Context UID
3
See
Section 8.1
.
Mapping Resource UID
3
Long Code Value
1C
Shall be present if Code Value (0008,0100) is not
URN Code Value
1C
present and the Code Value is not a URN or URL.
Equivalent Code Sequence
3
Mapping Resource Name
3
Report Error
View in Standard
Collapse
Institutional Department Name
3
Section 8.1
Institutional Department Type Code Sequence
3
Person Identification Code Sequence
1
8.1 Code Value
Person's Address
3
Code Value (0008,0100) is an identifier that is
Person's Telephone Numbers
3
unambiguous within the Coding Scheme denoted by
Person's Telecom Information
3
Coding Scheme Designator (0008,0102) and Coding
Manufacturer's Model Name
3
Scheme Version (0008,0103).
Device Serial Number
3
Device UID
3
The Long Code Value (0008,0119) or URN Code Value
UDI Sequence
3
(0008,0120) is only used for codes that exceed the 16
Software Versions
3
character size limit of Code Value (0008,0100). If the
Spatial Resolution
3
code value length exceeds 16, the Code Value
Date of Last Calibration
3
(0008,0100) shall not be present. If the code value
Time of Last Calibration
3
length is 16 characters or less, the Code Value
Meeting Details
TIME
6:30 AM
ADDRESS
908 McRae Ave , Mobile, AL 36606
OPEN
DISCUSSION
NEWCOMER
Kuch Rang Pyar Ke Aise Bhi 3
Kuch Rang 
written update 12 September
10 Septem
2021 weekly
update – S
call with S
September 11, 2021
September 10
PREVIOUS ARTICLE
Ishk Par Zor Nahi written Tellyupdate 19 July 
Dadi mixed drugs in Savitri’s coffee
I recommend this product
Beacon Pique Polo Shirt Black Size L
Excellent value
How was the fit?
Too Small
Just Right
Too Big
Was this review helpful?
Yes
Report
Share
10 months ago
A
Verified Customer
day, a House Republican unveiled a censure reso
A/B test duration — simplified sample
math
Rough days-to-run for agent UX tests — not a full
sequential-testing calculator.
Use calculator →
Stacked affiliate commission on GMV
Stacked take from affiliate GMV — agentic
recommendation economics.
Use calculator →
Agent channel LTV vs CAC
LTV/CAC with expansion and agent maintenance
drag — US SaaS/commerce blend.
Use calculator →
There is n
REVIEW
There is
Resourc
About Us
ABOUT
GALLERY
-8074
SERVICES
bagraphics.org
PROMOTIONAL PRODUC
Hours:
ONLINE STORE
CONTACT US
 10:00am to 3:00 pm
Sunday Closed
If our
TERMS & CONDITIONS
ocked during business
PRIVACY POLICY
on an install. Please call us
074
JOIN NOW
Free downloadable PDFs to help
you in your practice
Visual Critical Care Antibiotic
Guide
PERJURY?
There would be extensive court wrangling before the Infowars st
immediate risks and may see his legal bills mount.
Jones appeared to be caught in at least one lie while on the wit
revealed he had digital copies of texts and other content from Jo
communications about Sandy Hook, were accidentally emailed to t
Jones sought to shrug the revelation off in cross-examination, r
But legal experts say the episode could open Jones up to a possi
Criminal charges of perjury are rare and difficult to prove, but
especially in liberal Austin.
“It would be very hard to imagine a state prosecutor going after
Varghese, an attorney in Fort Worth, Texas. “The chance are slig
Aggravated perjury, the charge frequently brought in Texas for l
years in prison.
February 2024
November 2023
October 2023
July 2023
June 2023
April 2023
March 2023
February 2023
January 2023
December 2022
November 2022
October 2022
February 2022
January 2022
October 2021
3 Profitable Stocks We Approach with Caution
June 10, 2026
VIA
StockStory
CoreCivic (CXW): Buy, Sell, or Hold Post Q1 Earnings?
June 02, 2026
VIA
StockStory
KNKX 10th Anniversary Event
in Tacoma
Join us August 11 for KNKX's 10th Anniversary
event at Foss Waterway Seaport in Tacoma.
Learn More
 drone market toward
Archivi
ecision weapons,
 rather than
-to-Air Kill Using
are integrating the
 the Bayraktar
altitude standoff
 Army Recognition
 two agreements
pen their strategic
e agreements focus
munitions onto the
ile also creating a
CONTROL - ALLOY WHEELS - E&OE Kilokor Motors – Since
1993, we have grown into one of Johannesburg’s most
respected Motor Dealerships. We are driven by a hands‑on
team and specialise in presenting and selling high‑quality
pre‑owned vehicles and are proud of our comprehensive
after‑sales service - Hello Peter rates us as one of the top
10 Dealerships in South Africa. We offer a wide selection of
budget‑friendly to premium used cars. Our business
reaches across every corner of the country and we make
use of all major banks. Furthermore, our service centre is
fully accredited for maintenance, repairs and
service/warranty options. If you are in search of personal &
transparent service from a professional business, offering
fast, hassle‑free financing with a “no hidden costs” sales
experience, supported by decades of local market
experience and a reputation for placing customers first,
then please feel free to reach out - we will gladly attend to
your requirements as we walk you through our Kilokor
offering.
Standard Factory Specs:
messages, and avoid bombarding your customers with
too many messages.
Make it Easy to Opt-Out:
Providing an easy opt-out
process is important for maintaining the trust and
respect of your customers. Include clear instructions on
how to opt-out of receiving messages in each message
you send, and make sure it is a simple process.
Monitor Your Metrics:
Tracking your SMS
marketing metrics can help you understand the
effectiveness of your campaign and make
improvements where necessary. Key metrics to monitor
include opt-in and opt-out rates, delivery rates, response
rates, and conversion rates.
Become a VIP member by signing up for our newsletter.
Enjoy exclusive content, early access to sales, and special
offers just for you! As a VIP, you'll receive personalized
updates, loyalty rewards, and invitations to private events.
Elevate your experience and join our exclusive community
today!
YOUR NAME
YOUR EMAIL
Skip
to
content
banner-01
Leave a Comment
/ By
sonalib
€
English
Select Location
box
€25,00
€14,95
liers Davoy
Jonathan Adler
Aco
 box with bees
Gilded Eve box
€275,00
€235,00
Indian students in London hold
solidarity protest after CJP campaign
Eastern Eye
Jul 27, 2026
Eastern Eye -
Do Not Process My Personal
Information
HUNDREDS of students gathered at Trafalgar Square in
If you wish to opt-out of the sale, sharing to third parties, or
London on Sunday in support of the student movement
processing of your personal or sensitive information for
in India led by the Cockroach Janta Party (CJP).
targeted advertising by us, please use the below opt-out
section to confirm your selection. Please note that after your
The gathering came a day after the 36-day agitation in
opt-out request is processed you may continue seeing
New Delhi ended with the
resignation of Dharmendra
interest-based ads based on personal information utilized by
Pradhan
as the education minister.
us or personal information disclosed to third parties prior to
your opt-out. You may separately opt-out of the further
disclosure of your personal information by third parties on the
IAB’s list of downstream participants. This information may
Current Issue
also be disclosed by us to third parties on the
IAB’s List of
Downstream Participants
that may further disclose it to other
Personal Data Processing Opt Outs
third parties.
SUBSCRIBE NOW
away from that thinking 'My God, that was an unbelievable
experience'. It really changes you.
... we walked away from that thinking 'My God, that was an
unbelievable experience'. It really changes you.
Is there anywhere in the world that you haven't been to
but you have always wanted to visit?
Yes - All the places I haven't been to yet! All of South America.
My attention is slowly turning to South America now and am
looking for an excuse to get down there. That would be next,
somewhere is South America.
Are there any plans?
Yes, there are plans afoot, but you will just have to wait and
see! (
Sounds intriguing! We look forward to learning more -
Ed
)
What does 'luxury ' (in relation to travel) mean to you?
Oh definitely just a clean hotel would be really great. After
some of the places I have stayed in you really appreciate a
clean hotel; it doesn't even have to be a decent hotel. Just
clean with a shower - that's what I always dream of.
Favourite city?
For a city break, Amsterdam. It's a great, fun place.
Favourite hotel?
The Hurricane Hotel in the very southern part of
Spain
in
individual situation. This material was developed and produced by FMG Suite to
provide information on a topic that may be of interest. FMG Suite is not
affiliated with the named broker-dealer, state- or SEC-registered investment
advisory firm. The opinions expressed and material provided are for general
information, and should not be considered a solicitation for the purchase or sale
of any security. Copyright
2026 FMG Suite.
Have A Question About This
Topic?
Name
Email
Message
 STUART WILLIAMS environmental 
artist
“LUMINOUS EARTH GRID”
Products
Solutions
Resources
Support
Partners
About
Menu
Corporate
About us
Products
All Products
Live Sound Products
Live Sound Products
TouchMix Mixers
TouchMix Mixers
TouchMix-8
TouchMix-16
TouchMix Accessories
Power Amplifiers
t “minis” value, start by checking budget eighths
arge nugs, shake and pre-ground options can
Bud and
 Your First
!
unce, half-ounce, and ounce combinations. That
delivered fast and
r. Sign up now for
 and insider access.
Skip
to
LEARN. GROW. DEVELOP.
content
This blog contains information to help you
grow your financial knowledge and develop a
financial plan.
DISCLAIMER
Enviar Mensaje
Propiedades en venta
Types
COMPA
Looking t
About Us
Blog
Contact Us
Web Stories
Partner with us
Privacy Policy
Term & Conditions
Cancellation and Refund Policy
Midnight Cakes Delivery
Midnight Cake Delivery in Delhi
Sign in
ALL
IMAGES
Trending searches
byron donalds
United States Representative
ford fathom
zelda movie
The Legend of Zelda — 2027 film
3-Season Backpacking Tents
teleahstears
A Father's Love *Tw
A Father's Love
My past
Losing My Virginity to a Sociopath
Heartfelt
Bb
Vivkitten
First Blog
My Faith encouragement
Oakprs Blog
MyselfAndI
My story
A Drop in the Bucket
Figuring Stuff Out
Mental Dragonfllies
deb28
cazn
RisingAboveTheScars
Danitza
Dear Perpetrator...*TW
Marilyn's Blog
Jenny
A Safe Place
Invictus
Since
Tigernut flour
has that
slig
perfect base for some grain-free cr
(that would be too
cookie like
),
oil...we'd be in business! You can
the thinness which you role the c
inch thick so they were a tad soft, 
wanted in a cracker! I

**********

**Work required:**
Extract every line of the rows above that contains the word "TouchMix".

**Your solution:**
TouchMix Mixers
TouchMix Mixers
TouchMix-8
TouchMix-16
TouchMix Accessories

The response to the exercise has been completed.